I'm 28 weeks pregnant currently. I wasn't in the best shape going into this pregnancy, weighed about 13 stone at 5ft 4 and fitness could have been better although I had a part time job that was fairly active so I wasn't entirely sedentary.
Anyway, I had horrible dry hyperemesis from weeks 5 of pregnancy until weeks 22. It absolutely floored me, one of the most unpleasant things I've experienced. I ended up taking so many different kinds of medications to help but nothing was very effective. I felt so sick every day that I basically became house bound and lay down a lot and also ate a lot of carbs as these were the only things that didn't make the nausea worse.
I ended up having to quit my job because of time off sick.
It finally eased up at 22 weeks and I felt better but this was the start of the summer holidays and as I am a carer for my DS6 who is Autistic, my life can be quite difficult and the summer holidays are the worst usually. This one has been particularly bad so we haven't been able to go out much or do anything really active due to DS's needs so more sitting around the house has happened these last 5/6 weeks.
On top of that I have ligament pain in my bump that starts after standing for a few minutes and makes it really uncomfortable to walk. I also have plantar fasciitis and tendonitis making things even more uncomfortable.
A couple of days ago I got diagnosed with Gestational Diabetes and I'm not surprised. I feel so guilty and upset about it but I really haven't been healthy this pregnancy. Anyway, since they told me I have researched GD and have been following a GD diet. I have my appointment with the diabetes nurse tomorrow to get the testing kit.

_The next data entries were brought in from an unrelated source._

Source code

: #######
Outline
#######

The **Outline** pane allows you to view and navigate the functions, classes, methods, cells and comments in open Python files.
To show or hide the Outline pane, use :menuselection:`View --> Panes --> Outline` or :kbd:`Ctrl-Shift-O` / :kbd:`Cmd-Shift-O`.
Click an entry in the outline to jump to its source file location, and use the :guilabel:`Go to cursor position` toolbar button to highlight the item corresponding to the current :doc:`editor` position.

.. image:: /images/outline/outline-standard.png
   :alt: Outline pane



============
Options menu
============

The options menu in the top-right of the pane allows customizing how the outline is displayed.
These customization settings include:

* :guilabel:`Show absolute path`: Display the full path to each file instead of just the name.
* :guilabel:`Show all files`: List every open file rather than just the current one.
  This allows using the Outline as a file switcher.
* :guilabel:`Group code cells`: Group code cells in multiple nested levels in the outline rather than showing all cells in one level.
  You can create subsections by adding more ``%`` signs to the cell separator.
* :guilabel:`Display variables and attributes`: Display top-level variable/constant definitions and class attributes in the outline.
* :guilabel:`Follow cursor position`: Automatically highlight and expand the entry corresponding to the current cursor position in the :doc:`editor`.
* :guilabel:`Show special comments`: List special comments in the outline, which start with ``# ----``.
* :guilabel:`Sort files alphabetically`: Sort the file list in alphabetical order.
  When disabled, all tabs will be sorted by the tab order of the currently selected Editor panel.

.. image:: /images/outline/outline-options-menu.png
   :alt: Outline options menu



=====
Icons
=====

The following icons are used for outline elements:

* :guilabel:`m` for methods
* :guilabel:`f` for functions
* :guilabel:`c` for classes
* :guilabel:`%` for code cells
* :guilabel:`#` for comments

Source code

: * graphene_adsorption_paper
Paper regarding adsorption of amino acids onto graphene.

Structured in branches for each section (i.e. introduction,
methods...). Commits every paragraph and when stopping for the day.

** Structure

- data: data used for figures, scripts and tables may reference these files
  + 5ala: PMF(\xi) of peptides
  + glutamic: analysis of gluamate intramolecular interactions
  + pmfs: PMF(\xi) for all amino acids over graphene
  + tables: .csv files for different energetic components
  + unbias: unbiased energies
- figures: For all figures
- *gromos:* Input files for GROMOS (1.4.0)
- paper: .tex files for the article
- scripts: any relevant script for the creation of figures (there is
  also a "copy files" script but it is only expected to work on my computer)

But today I decided I would try and go for a 20 minute walk as i had some rare time without my DS. It was all on the flat so not strenuous but after about 2 minutes one of my lower legs was feeling really tight and crampy and then a few minutes later the other one started. It was really uncomfortable to walk but I pushed through and did 25 minutes.
But I am so worried and upset that this is something serious! I've been silly and googled and now am scared that I have claudication. I don't know if its this or if its just my muscles aren't used to walking any more after so long not using them and of course all this rapid weight gain on me.
I just feel totally hopeless and scared. I really want to make positive changes to my life but I feel like everything is stacked against me and the thought of having serious health concerns is terrifying.
If you've managed to read this far, thank you. I'm sorry it's been so long. I have no one to talk to about this and am feeling really worried.